Job Summary
We are looking for a skilled Data Engineer with strong experience in Google Cloud Platform (GCP) to design and build scalable data pipelines. The ideal candidate will have hands-on expertise in processing JSON data structures (including complex 3×3 nested formats) and developing efficient data ingestion and transformation workflows.
Key Responsibilities
- Design, develop, and maintain end-to-end data pipelines on GCP
- Ingest, parse, and transform JSON datasets (including structured 3×3/nested formats) into usable data models
- Build scalable ETL/ELT pipelines using tools such as Cloud Dataflow, Dataproc, or Composer
- Optimize data workflows for performance, cost, and reliability
- Work with structured and semi-structured data from multiple sources (APIs, files, streaming data)
- Implement data quality checks and validation mechanisms
- Collaborate with analytics and data science teams to enable downstream use cases
- Manage data storage solutions such as BigQuery, Cloud Storage, and Pub/Sub
- Ensure data security, governance, and compliance standards are met
Required Skills
- Strong experience with Google Cloud Platform (GCP) services
- Hands-on experience in building data pipelines (batch & streaming)
- Expertise in handling JSON data formats, including nested and matrix-like (3×3) structures
- Proficiency in SQL and Python (or Java/Scala)
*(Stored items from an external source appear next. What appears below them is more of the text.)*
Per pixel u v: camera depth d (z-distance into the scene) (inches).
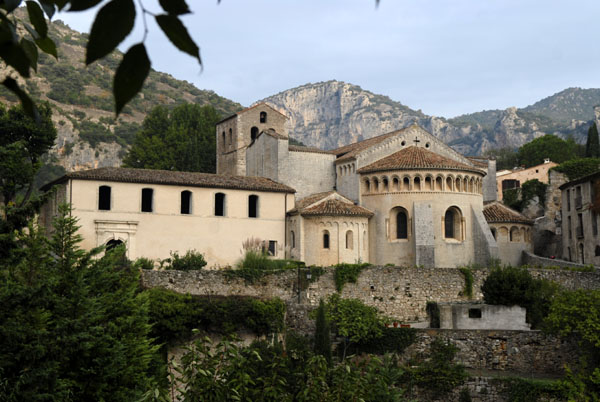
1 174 1302.9
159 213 2736.2
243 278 2309.3
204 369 822.5
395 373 1152.8
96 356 1206.3
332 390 908.0
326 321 1940.2
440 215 2987.2
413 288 2459.4
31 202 968.3
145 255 2689.5
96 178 2635.3
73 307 1215.6
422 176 2987.2
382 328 2057.1
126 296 1465.3
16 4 189.9
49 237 2711.6
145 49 179.2
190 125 5098.4
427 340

- Experience with BigQuery for data warehousing and querying
- Familiarity with Cloud Dataflow / Apache Beam or similar frameworks
- Understanding of data modeling and ETL design patterns
Good to Have
- Experience with real-time streaming (Pub/Sub, Kafka)
- Knowledge of Airflow / Cloud Composer for orchestration
- Exposure to data lake architectures
- Understanding of CI/CD pipelines in data engineering
Key Competencies
- Strong problem-solving and analytical skills
- Ability to handle complex data structures (especially JSON transformations)
- Good communication and stakeholder management skills